FATWA: On addressing hijab causing depression or serious emotional disturbance

Walakum salam,

 

May Allah accept your fasts and good deeds this Ramadan and eternally. I appreciate your response to my email and I cannot wait to read your new book next year insha Allah. May Allah give you health and happiness. I pray to Allah that we continue to have such learned people such as yourself to assist Muslims in their journey to knowing Allah and serving Him as best as we can.

 

If you have the time to answer this one last question I would truly appreciate it. But if you cannot I completely understand and ask Allah to continue rewarding you. If the headscarf causes depression, anxiety, and feelings of insecurities in one's own physical appearance, how would jurists consider this person's circumstance? The headscarf comes with a lifestyle of restriction which prevents one from simple things such as enjoying a cool breeze on a nice spring day.

 

Thank you so much, 

 

May Allah allow for your book to become more successful than you have ever imagined and be pleased with it ameen.

### To do
Give the letter about the headscarf and emotional distress again, starting at the words "FATWA: On addressing" and stopping after "best as we can.", and switch "Ramadan" to "Shawwal".

### Dataset excerpt
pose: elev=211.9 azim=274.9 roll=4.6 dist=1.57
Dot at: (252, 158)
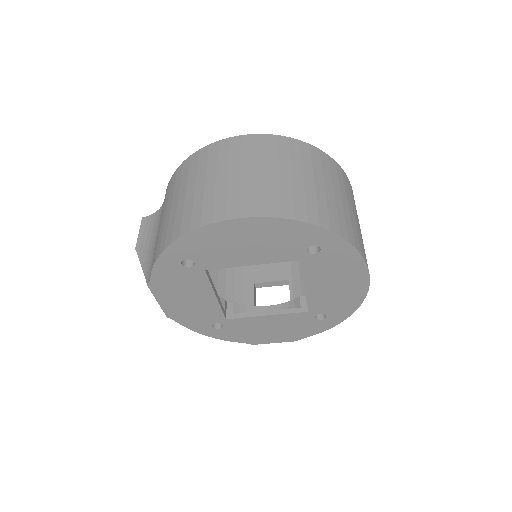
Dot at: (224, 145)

### Result of the exercise
FATWA: On addressing hijab causing depression or serious emotional disturbance

Walakum salam,

 

May Allah accept your fasts and good deeds this Shawwal and eternally. I appreciate your response to my email and I cannot wait to read your new book next year insha Allah. May Allah give you health and happiness. I pray to Allah that we continue to have such learned people such as yourself to assist Muslims in their journey to knowing Allah and serving Him as best as we can.